The Embedded Muse 489

The Embedded Muse
Issue Number 489, May 6, 2024
Copyright 2024 The Ganssle Group

Editor: Jack Ganssle, jack@ganssle.com

Jack Ganssle, Editor of The Embedded Muse

You may redistribute this newsletter for non-commercial purposes. For commercial use contact jack@ganssle.com. To subscribe or unsubscribe go here or drop Jack an email.

Contents

Editor's Notes
Quotes and Thoughts
Tools and Tips
C to C++
On Bugsrticle3
Failure of the Week
Jobs!
Joke for the Week
About The Embedded Muse

Editor's Notes

Tip for sending me email: My email filters are super aggressive and I no longer look at the spam mailbox. If you include the phrase "embedded" in the subject line your email will wend its weighty way to me.

Quotes and Thoughts

"Those who want really reliable software will discover that they must find means of avoiding the majority of bugs to start with, and as a result the programming process will become cheaper. If you want more effective programmers, you will discover that they should not waste their time debugging, they should not introduce the bugs to start with." - Dijkstra

Tools and Tips

Please submit clever ideas or thoughts about tools, techniques and resources you love or hate. Here are the tool reviews submitted in the past.

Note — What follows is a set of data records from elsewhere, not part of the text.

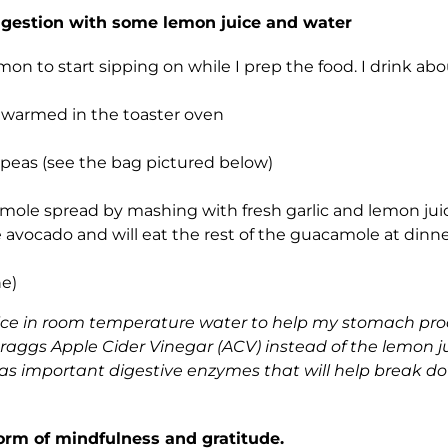
digestion with some lemon juice and water
mon to start sipping on while I prep the food. I drink abo
r warmed in the toaster oven
peas (see the bag pictured below)
ole spread by mashing with fresh garlic and lemon jui
avocado and will eat the rest of the guacamole at dinne
ne)
juice in room temperature water to help my stomach p
aggs Apple Cider Vinegar (ACV) instead of the lemon j
 has important digestive enzymes that will help break do
 form of mindfulness and gratitude.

Here's a good article about using the Mongoose networking library with MicroPython.

C to C++

John Carter has some tips on going from C to C++:

So I have recently completed converting a large C embedded system to C++. Here are some lessons learnt.

* It's much easier than it sounds. We elected to have a halfway point where we could continue to compile the code as C but also as C++. I called this the transitional period.

* Since like most large systems, it was a mix of 3rd party C code we weren't going to port, a small amount of existing C++ code, and by far mostly C code.

* I bulk renamed all C code we were going to port to .c++ and .h++ , (and preexisting C++ as .cpp and .hpp) but configured the build system to, on a switch, build .c++ files a c or c++.

* We use Mercurial with Mercurial Evolution as a version control system. This keeps track of files across renames very well.

* The Evolution part meant I could rerun the process as many times as it took to get it right, and just prune any commits that were bad, and rebase the ones that were good.

* I had to take care NOT to rename .h files 3rd party code depended on.

* I scripted fixing up the #includes. (Ruby language and regexes are _very_ powerful)

* During the transitional period I created macros that abstracted away C vs C++ specific things.

* C++ is _much_ stricter around enum types, and that was by far the bulk of the manual fixups.

* In net effect I found and fixed more preexisting bugs thanks to C++'s stricter type system, than I introduced from my manual fixups.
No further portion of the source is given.